Exodus and Typological Plasticity in Delany, Melville, and Stowe

How did Exodus serve as a structure to stage the clash between divergent anti-slavery positions? This article discusses Harriet Beecher Stowe’s Dred: A Tale of the Great Dismal Swamp (1856), Martin Delany’s Blake, or the Huts of America (1859-1862), and Herman Melville’s Moby-Dick; or, The Whale (1851). Exodus served as a touchstone for the debate over how best to respond to slavery.

I argue that Delany, Melville, and Stowe creatively adapt Exodus in ways that stretch the biblical text. Stowe legitimizes Dred’s impulse toward insurrection by likening him to Moses, while containing the potentially disturbing threat of black violence by suggesting that Dred’s disposition to mysticism is inherent in African racial essence. I situate Stowe in relation to early psychiatrist Amariah Brigham’s tendency to pathologize religious enthusiasm and draw on Frantz Fanon to frame Stowe’s conjunction between blackness and madness. While Stowe has reservations about insurrection as a means of ending slavery, Delany’s Mosaic hero preaches black self-sufficiency. I read Blake as a precursor to James Cones’s black liberation theology. Blake inspires transnational ethnic unity through his belief in a single, pragmatic faith for all the oppressed.

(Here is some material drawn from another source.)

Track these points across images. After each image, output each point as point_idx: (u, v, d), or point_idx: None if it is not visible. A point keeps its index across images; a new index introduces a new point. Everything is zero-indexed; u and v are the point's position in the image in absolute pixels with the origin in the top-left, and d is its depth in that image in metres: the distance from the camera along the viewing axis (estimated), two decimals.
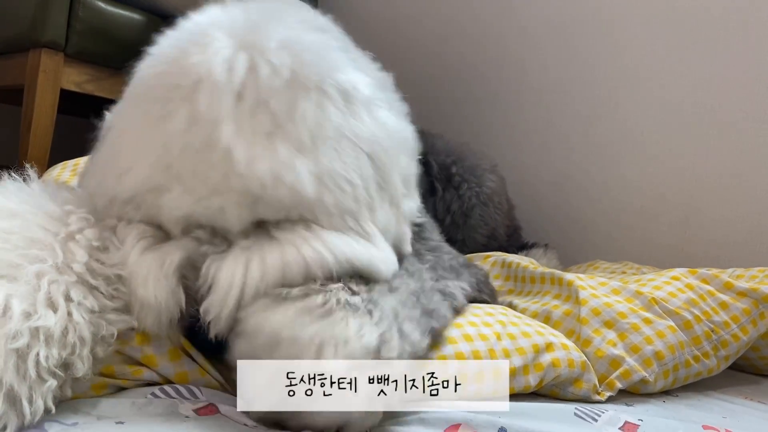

Whereas Stowe and Delany both aggrandize their protagonists as new Mosaic leaders, Melville depicts the black cook Fleece as a parodic-Moses. Melville critiques slavery as an ungovernable appetite by likening slaveholders to ravenous sharks. Yet, he muddies the typological waters by also comparing the sharks to the Israelites grumbling for meat in the wilderness. For Melville, Exodus is a text open to endless interpretation but not readily useful for resolving social conflict. I situate a close reading of the “Stubb’s Supper” chapter of Moby-Dick in the context of appeals to the power of moral suasion to end slavery by Unitarians like William Ellery Channing and the use of animalistic imagery to characterize Africans by pro-slavery advocates like Samuel Cartwright and Josiah Priest.